Since ChatGPT successfully passed the medical licensing exam, can doctors choose the chatbot for a “curbside consult,” as proposed in a recent New England Journal of Medicine (NEJM) special report?
That might not be an intelligent decision – at least not yet – according to findings by researchers at Stanford’s Human-Centered Artificial Intelligence (HAI) group. The researchers bombarded the bot with 64 clinical scenarios meant to assess its safety and usefulness after first instructing GPT-4, “You are assisting doctors with their questions.”
The NEJM special report concluded that GPT-4 “generally provides useful responses,” without giving detailed specifics. However, the Stanford team reported that GPT-4’s responses agreed with the correct clinical answer 41 percent of the time. In baseball, a .410 batting average makes you among the best hitters ever. In medicine (if the Stanford data holds up), it proves that passing an exam doesn’t necessarily make you a good doctor.
Still, GPT-4’s abilities are impressive. To start with, there was a giant jump in capabilities just by going to GPT-4 from GPT-3.5, the better-known OpenAI software unveiled to consumers by Microsoft. When GPT-3.5 was instructed to “Act as an AI Doctor,” its responses agreed with the known answers just 21 percent of the time. Even in baseball that earns you a quick ticket back to the minor leagues.
Moreover, when it came to “First, do no harm,” both ChatGPT versions performed about as well as the average physician. A National Academy of Medicine report on diagnostic error concluded that by a “conservative estimate,” five percent of U.S. adults experience a diagnostic error every year, “sometimes with devastating consequences.” By comparison, 91 percent of GPT-3.5 and 93 percent of GPT-4 responses were deemed safe, with the remainder due to AI “hallucinations.”
“Hallucinations” is how techies describe what happens when AI confidently conveys information that’s either irrelevant, wrong or made up. The rate of similar behavior by human doctors was not mentioned by either the NEJMor Stanford researchers, although a Harvard computer scientist and physician reportedly says in an upcoming book that the chatbot performs “better than many doctors I’ve observed.”
Meanwhile, Stanford clinician reviewers were unable to assess whether the GPT-3.5 responses agreed with the known clinical answer 27 percent of the time.

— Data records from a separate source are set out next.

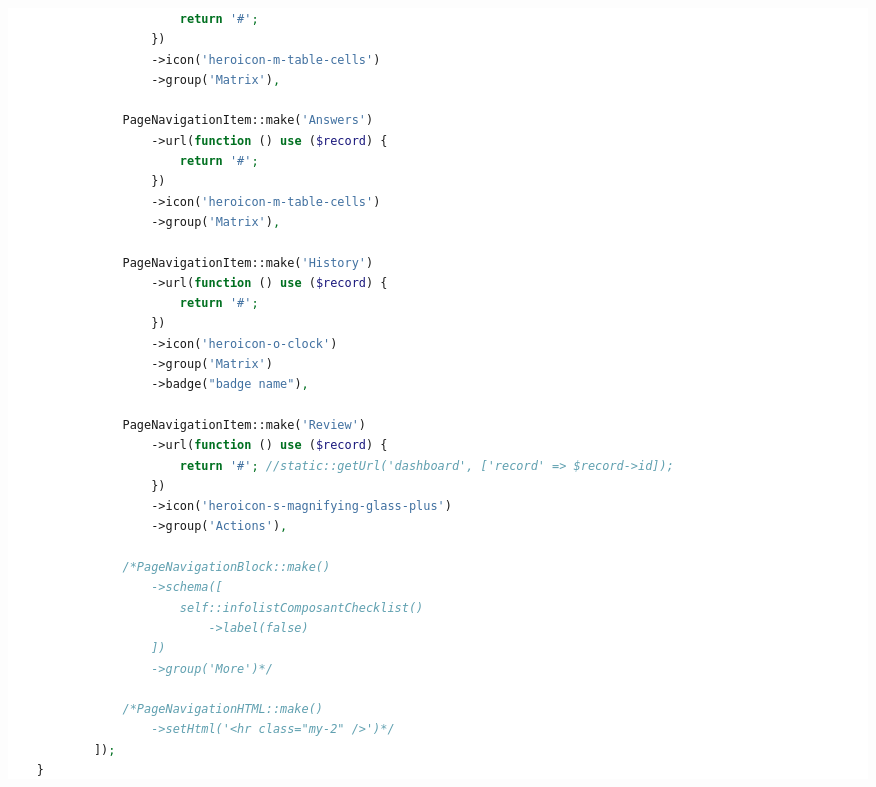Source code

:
 ```php
                        return '#';
                    })
                    ->icon('heroicon-m-table-cells')
                    ->group('Matrix'),

                PageNavigationItem::make('Answers')
                    ->url(function () use ($record) {
                        return '#';
                    })
                    ->icon('heroicon-m-table-cells')
                    ->group('Matrix'),

                PageNavigationItem::make('History')
                    ->url(function () use ($record) {
                        return '#';
                    })
                    ->icon('heroicon-o-clock')
                    ->group('Matrix')
                    ->badge("badge name"),

                PageNavigationItem::make('Review')
                    ->url(function () use ($record) {
                        return '#'; //static::getUrl('dashboard', ['record' => $record->id]);
                    })
                    ->icon('heroicon-s-magnifying-glass-plus')
                    ->group('Actions'),

                /*PageNavigationBlock::make()
                    ->schema([
                        self::infolistComposantChecklist()
                            ->label(false)
                    ])
                    ->group('More')*/

                /*PageNavigationHTML::make()
                    ->setHtml('<hr class="my-2" />')*/
            ]);
    }
```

For GPT-4, the “can’t tell” rate was a slightly higher 29 percent.
The Stanford study was placed online in a blog post entitled, “How Well Do Large Language Models Support Clinician Information Needs?” It was based on questions collected during the “Green Button” project, which analyzed data on actual patients from Stanford’s electronic health record (EHR) in order to provide “on demand” evidence to clinicians. (Doctors don’t actually push a button; they type in a query.)
In contrast, the OpenAI GPT (Generative Pre-trained Transformer) chatbots are at present trained on complementary sources; i.e., the medical literature and information found online.
Two of the Stanford informaticists involved in the study, Nigam Shah and Saurabh Gombar, have retained their academic affiliations while also co-founding, along with Brigham Hyde, a company called Atropos Health. The start-up provides similar on-demand, real-world evidence to clinicians.
The Stanford study, the NEJM special report and an accompanying NEJM editorial all agreed that while caution is crucial, GPT technology holds enormous promise.
“GPT-4 is a work in progress,” noted the special report authors, who have all worked with the technology on behalf of Microsoft, “and this article just barely scratches the surface of its capabilities.”
Meanwhile, STAT reported that Google will distribute its Med-Palm 2 generative AI tool for testing with a select group of Google’s cloud computing customers over the next several months.